* DIRECTIVE *
Format as a numbered list the lines of the records from the one containing "dependency @netlify/plugins-list to ^6.78.1" through the last line of the records, both ends included, omitting any blank lines.

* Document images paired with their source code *
>>

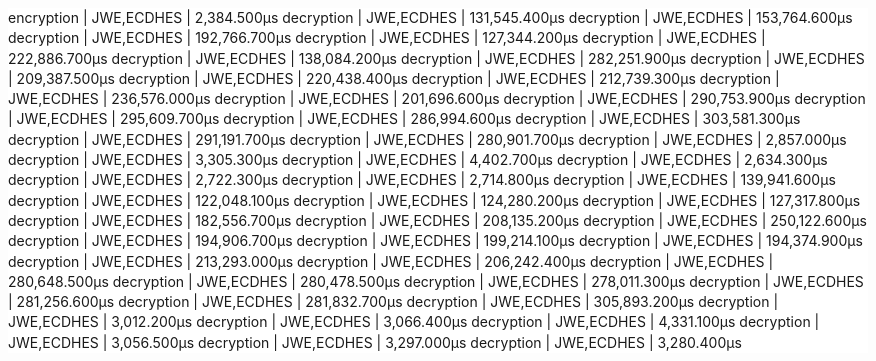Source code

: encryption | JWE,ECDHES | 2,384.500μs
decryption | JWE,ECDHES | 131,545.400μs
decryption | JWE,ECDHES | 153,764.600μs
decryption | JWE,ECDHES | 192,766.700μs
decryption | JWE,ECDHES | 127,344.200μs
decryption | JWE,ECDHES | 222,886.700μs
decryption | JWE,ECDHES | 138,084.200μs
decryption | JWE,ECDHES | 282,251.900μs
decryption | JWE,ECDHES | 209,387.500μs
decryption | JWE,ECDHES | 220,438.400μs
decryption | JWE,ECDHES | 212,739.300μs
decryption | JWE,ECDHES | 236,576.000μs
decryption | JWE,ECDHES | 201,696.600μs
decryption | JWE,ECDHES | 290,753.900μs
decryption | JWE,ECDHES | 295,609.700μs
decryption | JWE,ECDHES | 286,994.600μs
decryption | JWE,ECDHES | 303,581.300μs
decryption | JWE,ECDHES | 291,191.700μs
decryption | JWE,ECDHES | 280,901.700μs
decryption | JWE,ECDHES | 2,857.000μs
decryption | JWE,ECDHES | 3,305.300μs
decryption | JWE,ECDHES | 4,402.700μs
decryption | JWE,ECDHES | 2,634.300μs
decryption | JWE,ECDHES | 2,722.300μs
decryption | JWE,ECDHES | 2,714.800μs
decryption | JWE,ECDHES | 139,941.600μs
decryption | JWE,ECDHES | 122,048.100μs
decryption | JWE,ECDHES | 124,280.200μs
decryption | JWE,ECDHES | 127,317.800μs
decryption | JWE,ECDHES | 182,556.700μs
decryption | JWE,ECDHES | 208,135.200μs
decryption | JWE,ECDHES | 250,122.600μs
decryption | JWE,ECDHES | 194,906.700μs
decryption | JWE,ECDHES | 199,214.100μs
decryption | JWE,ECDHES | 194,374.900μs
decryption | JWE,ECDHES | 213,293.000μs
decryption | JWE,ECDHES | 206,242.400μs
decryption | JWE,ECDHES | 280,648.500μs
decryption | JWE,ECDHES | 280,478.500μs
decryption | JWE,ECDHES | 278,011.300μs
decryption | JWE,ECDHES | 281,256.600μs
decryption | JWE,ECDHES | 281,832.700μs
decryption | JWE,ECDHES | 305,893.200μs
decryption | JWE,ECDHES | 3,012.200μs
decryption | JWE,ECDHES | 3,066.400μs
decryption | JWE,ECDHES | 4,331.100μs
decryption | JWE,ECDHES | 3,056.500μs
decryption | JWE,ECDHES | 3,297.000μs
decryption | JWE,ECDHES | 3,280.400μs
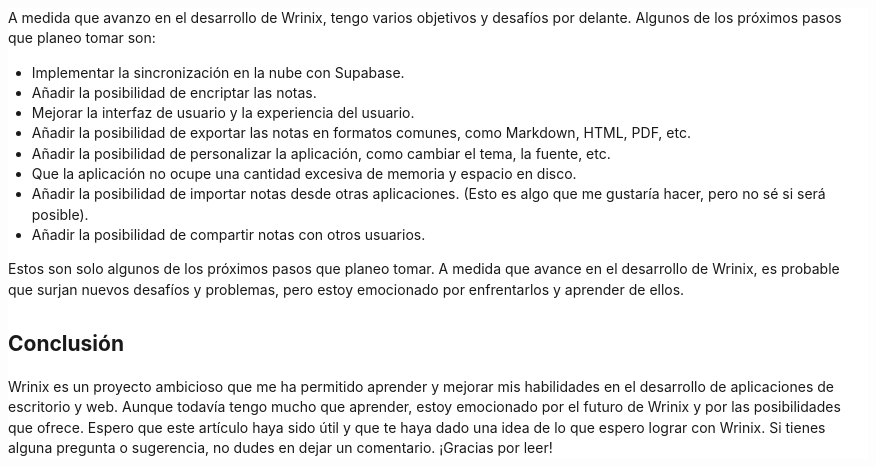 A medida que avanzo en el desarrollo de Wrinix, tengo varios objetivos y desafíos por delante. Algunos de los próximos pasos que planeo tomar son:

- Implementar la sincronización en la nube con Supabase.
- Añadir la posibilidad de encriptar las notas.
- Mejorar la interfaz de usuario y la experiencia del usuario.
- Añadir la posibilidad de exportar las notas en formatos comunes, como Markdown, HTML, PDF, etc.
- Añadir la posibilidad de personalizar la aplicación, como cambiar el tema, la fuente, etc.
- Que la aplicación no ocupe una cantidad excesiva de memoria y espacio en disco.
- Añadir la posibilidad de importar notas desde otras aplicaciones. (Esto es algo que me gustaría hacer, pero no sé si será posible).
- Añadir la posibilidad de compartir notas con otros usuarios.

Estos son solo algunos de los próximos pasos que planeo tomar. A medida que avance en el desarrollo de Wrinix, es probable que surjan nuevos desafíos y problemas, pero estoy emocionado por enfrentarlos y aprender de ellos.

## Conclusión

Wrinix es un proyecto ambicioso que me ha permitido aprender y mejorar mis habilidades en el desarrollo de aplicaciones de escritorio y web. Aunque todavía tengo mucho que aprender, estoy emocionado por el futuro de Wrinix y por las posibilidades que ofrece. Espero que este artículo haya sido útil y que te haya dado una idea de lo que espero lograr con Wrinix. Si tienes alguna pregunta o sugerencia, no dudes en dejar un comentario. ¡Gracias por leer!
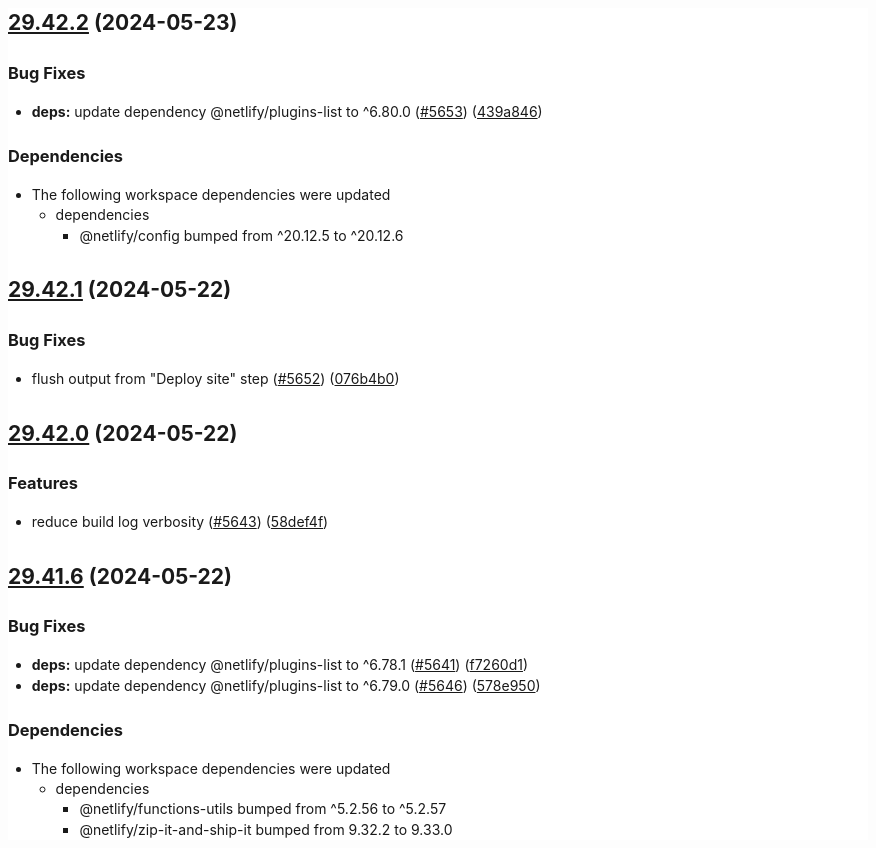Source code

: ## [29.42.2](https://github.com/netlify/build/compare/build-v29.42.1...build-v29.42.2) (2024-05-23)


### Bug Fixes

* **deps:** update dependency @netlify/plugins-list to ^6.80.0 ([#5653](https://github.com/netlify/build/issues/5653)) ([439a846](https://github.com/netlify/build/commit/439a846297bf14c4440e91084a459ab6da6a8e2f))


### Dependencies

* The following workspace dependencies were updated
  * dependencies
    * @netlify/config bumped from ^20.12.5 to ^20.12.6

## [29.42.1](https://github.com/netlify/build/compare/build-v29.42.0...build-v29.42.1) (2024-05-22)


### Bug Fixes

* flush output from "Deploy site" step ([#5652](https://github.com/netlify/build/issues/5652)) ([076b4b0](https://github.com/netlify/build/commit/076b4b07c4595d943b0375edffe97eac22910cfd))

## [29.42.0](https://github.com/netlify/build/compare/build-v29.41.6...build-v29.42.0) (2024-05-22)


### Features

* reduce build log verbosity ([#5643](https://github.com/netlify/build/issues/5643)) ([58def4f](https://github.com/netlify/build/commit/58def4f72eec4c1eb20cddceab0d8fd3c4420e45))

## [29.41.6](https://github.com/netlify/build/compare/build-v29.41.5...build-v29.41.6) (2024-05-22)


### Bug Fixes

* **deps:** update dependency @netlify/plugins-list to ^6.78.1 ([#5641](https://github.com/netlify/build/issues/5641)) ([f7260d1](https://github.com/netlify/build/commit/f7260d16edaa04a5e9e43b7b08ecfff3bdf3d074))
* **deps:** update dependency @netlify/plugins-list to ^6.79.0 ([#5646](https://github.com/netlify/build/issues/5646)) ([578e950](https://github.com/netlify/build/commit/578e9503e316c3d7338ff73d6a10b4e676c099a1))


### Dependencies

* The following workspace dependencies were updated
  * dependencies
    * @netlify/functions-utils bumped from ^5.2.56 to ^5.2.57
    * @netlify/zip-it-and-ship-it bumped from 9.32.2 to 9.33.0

<<

* ANSWER TO THE EXERCISE *
1. * **deps:** update dependency @netlify/plugins-list to ^6.78.1 ([#5641](https://github.com/netlify/build/issues/5641)) ([f7260d1](https://github.com/netlify/build/commit/f7260d16edaa04a5e9e43b7b08ecfff3bdf3d074))
2. * **deps:** update dependency @netlify/plugins-list to ^6.79.0 ([#5646](https://github.com/netlify/build/issues/5646)) ([578e950](https://github.com/netlify/build/commit/578e9503e316c3d7338ff73d6a10b4e676c099a1))
3. ### Dependencies
4. * The following workspace dependencies were updated
5.   * dependencies
6.     * @netlify/functions-utils bumped from ^5.2.56 to ^5.2.57
7.     * @netlify/zip-it-and-ship-it bumped from 9.32.2 to 9.33.0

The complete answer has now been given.